Sustainable intensification of tropical pastures: Optimize nitrogen supply through integration of legumes and grasses with biological nitrification inhibition?

In the northwestern Amazon region livestock farming typically involves extensive grass-only pastures that do not receive nitrogen (N) fertiliser. Over time, nutrient depletion leads to degradation in vast areas of pasture, with severe economic and ecological consequences. Our project investigates the impact of integrating legumes (e.g., Arachis pintoi) and grasses with biological nitrification inhibition (BNI) capacity on the N cycle in the soil–plant system. The study was conducted on seven farms in the Caquetá department of Colombia, in pasture plots that had been under the present pasture type for 5 to 30 years. We quantified plant biomass yields, N uptake and biological N₂ fixation. In topsoil (0-0.1 m) the ammonium and nitrate content was measured and the gross N fluxes quantified using the ¹⁵N pool dilution method. The results revealed that the presence of legumes and the species of grass significantly affected the N cycle in the soil-plant system. Higher forage yield and higher mineral N in soils were observed in grass-legume than grass-alone pastures. This was likely due to the N₂ fixation capacity of the legumes, which derived more than 70% of their N from atmosphere. The yield benefit in grass-legume pastures was more pronounced when the legumes were combined with the high BNI capacity grass (Urochloa humidicola). Ammonium was the dominant soil mineral N form in all pasture types, and gross and net nitrification tended to be lower in soils from pastures with high BNI capacity grass (P ≤ 0.10). Reduced nitrate production indicates a lower risk of nitrate leaching and N₂O emissions. Data on the impact of pasture type on total soil organic carbon and N contents are under evaluation.

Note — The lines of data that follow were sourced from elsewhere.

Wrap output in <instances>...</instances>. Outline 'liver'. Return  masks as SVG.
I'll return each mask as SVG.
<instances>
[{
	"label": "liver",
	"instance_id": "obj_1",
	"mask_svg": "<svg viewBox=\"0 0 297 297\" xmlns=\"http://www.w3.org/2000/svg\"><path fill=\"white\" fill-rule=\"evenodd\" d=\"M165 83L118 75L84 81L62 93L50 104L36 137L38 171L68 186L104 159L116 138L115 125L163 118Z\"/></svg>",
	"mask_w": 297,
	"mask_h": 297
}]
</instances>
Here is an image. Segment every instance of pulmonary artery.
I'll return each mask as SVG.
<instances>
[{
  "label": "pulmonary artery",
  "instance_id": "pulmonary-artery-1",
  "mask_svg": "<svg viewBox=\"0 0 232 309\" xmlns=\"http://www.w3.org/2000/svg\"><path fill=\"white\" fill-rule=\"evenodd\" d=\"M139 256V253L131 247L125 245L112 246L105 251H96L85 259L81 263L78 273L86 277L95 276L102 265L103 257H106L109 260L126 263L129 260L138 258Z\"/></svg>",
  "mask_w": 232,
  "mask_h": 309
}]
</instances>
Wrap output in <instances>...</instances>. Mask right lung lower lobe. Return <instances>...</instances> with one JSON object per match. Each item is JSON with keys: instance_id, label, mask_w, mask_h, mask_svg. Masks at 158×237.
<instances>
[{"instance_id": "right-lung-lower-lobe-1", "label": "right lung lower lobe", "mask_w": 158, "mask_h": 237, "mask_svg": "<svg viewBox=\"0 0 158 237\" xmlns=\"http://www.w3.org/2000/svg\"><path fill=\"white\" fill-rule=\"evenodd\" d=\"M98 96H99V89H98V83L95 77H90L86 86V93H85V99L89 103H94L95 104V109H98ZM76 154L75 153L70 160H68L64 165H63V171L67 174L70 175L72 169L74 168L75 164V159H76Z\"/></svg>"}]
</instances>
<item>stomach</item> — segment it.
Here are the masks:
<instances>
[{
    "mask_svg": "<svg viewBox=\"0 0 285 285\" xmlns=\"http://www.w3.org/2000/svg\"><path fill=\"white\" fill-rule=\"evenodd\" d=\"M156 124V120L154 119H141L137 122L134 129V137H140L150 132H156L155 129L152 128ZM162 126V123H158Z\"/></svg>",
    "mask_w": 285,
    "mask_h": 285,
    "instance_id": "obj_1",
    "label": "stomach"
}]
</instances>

To our knowledge, this is the first study to examine the role of high-BNI grasses under low-input farming conditions, combined with legumes to mitigate N deficiency in pastures. Our findings illustrate a pathway towards sustainable intensification through biological interventions, with the potential to reduce soil degradation and harmful N losses across large areas of tropical pastureland.